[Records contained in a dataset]
[Start of section]

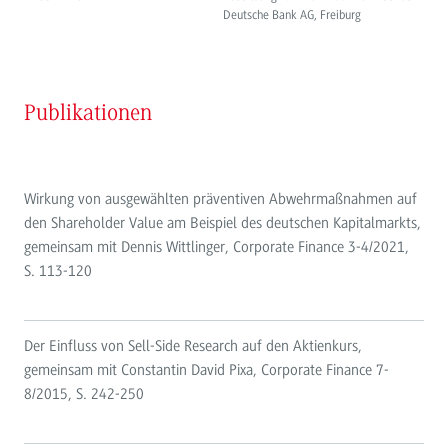
Deutsche Bank AG, Freiburg
Publikationen
Wirkung von ausgewählten präventiven Abwehrmaßnahmen auf
den Shareholder Value am Beispiel des deutschen Kapitalmarkts,
gemeinsam mit Dennis Wittlinger, Corporate Finance 3-4/2021,
S. 113-120
Der Einfluss von Sell-Side Research auf den Aktienkurs,
gemeinsam mit Constantin David Pixa, Corporate Finance 7-
8/2015, S. 242-250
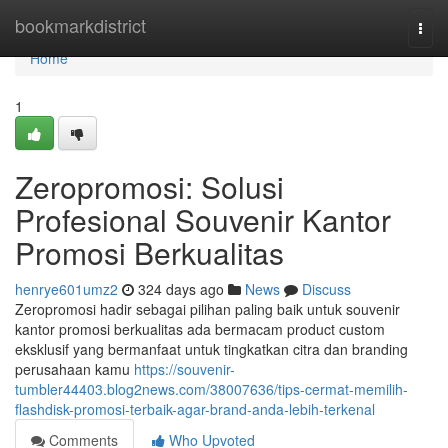
Home
bookmarkdistrict
Togg
navi
Home
1
Zeropromosi: Solusi
Profesional Souvenir Kantor
Promosi Berkualitas
henrye601umz2
324 days ago
News
Discuss
Zeropromosi hadir sebagai pilihan paling baik untuk souvenir
kantor promosi berkualitas ada bermacam product custom
eksklusif yang bermanfaat untuk tingkatkan citra dan branding
perusahaan kamu
https://souvenir-
tumbler44403.blog2news.com/38007636/tips-cermat-memilih-
flashdisk-promosi-terbaik-agar-brand-anda-lebih-terkenal
Comments
Who Upvoted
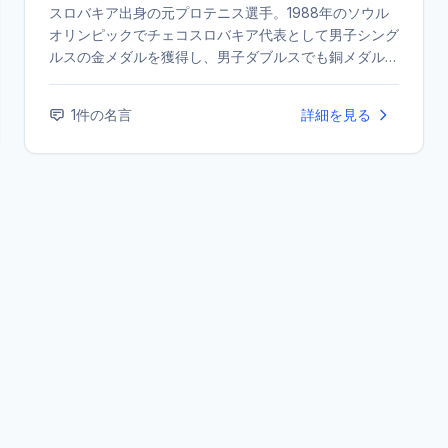
スロバキア出身の元プロテニス選手。1988年のソウル
オリンピックでチェコスロバキア代表として男子シング
ルスの金メダルを獲得し、男子ダブルスでも銅メダルを
獲得した。グランドスラムでは、1986年の全米オープ
ンと1989年の全豪オープンで2度準優勝。引退後はスロ
1
件の名言
詳細を見る
バキアのデビスカップチームの監督を務めている。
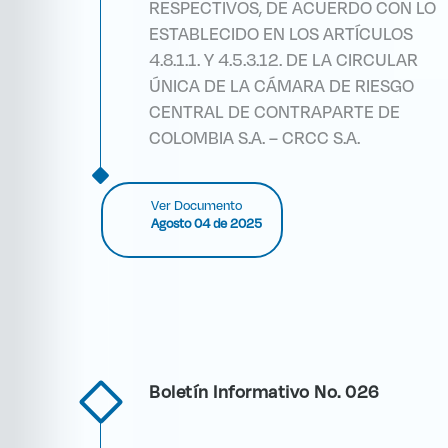
RESPECTIVOS, DE ACUERDO CON LO
ESTABLECIDO EN LOS ARTÍCULOS
4.8.1.1. Y 4.5.3.12. DE LA CIRCULAR
ÚNICA DE LA CÁMARA DE RIESGO
CENTRAL DE CONTRAPARTE DE
COLOMBIA S.A. – CRCC S.A.
Ver Documento
Agosto 04 de 2025
Boletín Informativo No. 026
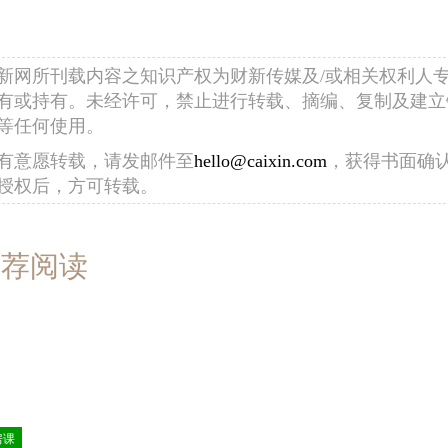
新网所刊载内容之知识产权为财新传媒及/或相关权利人
有或持有。未经许可，禁止进行转载、摘编、复制及建立
等任何使用。
有意愿转载，请发邮件至
hello@caixin.com
，获得书面确
授权后，方可转载。
推荐阅读
房课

[End of section]

Work to complete:
Rewrite every line of text in the data above as a numbered list, omitting blank lines and leaving out the pictures.

Reply:
1. Deutsche Bank AG, Freiburg
2. Publikationen
3. Wirkung von ausgewählten präventiven Abwehrmaßnahmen auf
4. den Shareholder Value am Beispiel des deutschen Kapitalmarkts,
5. gemeinsam mit Dennis Wittlinger, Corporate Finance 3-4/2021,
6. S. 113-120
7. Der Einfluss von Sell-Side Research auf den Aktienkurs,
8. gemeinsam mit Constantin David Pixa, Corporate Finance 7-
9. 8/2015, S. 242-250
10. Home
11. bookmarkdistrict
12. Togg
13. navi
14. Home
15. 1
16. Zeropromosi: Solusi
17. Profesional Souvenir Kantor
18. Promosi Berkualitas
19. henrye601umz2
20. 324 days ago
21. News
22. Discuss
23. Zeropromosi hadir sebagai pilihan paling baik untuk souvenir
24. kantor promosi berkualitas ada bermacam product custom
25. eksklusif yang bermanfaat untuk tingkatkan citra dan branding
26. perusahaan kamu
27. https://souvenir-
28. tumbler44403.blog2news.com/38007636/tips-cermat-memilih-
29. flashdisk-promosi-terbaik-agar-brand-anda-lebih-terkenal
30. Comments
31. Who Upvoted
32. スロバキア出身の元プロテニス選手。1988年のソウル
33. オリンピックでチェコスロバキア代表として男子シング
34. ルスの金メダルを獲得し、男子ダブルスでも銅メダルを
35. 獲得した。グランドスラムでは、1986年の全米オープ
36. ンと1989年の全豪オープンで2度準優勝。引退後はスロ
37. 1
38. 件の名言
39. 詳細を見る
40. バキアのデビスカップチームの監督を務めている。
41. RESPECTIVOS, DE ACUERDO CON LO
42. ESTABLECIDO EN LOS ARTÍCULOS
43. 4.8.1.1. Y 4.5.3.12. DE LA CIRCULAR
44. ÚNICA DE LA CÁMARA DE RIESGO
45. CENTRAL DE CONTRAPARTE DE
46. COLOMBIA S.A. – CRCC S.A.
47. Ver Documento
48. Agosto 04 de 2025
49. Boletín Informativo No. 026
50. 新网所刊载内容之知识产权为财新传媒及/或相关权利人
51. 有或持有。未经许可，禁止进行转载、摘编、复制及建立
52. 等任何使用。
53. 有意愿转载，请发邮件至
54. hello@caixin.com
55. ，获得书面确
56. 授权后，方可转载。
57. 推荐阅读
58. 房课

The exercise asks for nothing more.